Creating models with Tortoise follows roughly the same pattern as other Python ORMs. You subclass Tortoise's Model class, and use field classes like IntField, ForeignKeyField, or ManyToManyField to define fields and their relationships. Models can also have a Meta inner class to define additional details about the model, such as indexes or the name of the created table. For relationship fields, such as OneToOne, the field definition can also specify delete behaviors such as a cascading delete.

Queries in Tortoise do not track as closely to SQL syntax as some other ORMs. For instance, User.filter(rank="Admin") is used to express a SELECT/WHERE query. An .exclude() clause can be used to further refine results; for example, User.filter(rank="Admin").exclude(status="Disabled"). This approach does provide a slightly more compact way to express common queries than the .select().where() approach used elsewhere.

The Signals feature lets you specify behaviors before or after actions like saving or deleting a record. In other ORMs this would be done by, say, subclassing a model and overriding .save(). With Tortoise, you can wrap a function with a decorator to specify a signal action, outside of the model definition. Tortoise also has a "router" mechanism for allowing reads and writes to be applied to different databases if needed. A very useful function not commonly seen in ORMs is .explain(), which executes the database's plan explainer on the supplied query.

Async is still a relatively new presence in Python's ecosystem. To get a handle on how to use Tortoise with async web frameworks, the documentation provides examples for FastAPI, Quart, Sanic, Starlette, aiohttp, and others. For those who want to use type annotations (also relatively new to the Python ecosystem), a Pydantic plugin can generate Pydantic models from Tortoise models, although it only supports serialization and not deserialization of those models. An external tool, Aerich, generates migration scripts, and supports both migrating to newer and downgrading to older versions of a schema.

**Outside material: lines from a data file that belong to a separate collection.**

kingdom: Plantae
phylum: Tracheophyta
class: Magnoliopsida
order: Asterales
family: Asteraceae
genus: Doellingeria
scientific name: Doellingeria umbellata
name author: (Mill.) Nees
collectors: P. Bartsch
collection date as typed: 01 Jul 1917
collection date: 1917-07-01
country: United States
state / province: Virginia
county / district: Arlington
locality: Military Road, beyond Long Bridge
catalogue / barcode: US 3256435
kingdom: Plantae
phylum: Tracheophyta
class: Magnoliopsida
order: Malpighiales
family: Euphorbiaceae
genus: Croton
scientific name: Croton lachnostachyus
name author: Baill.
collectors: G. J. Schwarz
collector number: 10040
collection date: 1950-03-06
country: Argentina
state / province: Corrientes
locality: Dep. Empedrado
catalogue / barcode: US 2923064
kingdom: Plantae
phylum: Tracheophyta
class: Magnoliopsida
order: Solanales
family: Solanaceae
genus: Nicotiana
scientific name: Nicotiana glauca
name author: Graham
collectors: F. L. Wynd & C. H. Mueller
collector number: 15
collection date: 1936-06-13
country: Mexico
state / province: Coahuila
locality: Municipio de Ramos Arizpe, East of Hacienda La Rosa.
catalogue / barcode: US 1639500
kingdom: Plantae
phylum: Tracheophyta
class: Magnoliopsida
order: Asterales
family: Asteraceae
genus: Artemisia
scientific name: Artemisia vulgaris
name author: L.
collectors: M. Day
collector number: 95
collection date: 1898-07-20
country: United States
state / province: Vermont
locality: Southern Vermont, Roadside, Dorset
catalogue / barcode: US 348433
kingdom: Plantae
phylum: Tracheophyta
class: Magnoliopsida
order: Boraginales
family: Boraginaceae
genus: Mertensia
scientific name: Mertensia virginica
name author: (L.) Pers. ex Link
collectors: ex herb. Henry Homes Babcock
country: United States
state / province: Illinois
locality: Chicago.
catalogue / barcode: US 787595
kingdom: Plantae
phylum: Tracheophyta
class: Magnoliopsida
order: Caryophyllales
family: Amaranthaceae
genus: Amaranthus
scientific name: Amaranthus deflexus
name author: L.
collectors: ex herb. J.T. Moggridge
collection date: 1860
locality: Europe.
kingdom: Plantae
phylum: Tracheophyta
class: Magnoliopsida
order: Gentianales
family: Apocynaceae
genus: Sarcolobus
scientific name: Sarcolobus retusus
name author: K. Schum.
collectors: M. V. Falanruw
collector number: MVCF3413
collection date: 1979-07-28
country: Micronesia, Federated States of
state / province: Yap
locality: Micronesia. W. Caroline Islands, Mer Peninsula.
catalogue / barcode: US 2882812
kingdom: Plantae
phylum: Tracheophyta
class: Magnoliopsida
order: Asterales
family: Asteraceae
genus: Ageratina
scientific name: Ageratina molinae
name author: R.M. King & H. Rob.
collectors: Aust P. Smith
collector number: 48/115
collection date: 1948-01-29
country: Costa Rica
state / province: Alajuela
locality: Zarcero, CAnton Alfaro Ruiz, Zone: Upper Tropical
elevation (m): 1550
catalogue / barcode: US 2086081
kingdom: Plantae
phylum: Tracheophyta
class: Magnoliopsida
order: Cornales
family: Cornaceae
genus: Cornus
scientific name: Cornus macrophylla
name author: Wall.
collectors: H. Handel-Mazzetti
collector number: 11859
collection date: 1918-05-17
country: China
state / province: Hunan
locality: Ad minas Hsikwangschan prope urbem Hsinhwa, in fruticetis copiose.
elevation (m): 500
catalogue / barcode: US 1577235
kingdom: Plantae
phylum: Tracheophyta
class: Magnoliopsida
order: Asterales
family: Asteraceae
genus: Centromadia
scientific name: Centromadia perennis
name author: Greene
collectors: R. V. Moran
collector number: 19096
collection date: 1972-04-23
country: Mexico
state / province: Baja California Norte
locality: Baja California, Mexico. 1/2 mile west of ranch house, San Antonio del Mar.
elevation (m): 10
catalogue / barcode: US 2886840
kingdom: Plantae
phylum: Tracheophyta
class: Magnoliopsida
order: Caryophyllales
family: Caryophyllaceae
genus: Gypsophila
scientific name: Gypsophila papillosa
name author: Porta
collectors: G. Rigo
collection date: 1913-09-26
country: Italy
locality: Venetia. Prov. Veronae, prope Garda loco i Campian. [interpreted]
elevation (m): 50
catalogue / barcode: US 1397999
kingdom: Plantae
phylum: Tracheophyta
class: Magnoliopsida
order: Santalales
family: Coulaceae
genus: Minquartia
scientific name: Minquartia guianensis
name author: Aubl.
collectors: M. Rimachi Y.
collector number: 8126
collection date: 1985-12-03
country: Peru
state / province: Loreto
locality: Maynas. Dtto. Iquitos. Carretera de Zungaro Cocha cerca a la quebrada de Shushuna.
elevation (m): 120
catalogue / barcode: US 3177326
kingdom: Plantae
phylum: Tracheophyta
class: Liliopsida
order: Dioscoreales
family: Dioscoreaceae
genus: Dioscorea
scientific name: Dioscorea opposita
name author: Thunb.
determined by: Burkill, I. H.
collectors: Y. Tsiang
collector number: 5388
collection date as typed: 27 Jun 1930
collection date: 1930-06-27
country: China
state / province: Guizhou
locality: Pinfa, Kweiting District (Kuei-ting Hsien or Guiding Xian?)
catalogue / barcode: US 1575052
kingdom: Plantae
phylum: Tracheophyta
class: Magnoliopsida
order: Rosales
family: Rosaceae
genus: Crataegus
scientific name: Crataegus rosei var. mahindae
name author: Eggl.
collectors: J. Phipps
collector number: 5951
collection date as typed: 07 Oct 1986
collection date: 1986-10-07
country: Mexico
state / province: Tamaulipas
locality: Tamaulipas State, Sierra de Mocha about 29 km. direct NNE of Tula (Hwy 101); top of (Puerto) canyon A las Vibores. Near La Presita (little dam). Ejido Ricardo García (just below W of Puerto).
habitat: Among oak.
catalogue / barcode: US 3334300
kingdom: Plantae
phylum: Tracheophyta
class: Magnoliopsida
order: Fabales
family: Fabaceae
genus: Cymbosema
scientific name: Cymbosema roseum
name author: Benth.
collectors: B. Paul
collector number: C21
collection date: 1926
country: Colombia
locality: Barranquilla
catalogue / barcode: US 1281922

The most widely used of the Python ORMs, SQLAlchemy, is almost always a safe default choice, even if newer and more elegant tools exist. Peewee is compact and expressive, with less boilerplate needed for many operations, but it lacks more advanced ORM features like a native mechanism for schema migrations.

Django's ORM is mainly for use with the Django web framework, but its power and feature set, especially its migration management system, make it a strong reason to consider Django as a whole. PonyORM's use of native Python metaphors makes it easy to grasp conceptually, but be aware of its opinionated defaults.

SQLObject, the oldest of the ORMs profiled here, has powerful features for evoking exact behaviors (e.g., joins), but it's not always elegant to use and has few native utilities. And the newest, Tortoise ORM, is async by default, so it complements the new generation of async-first web frameworks.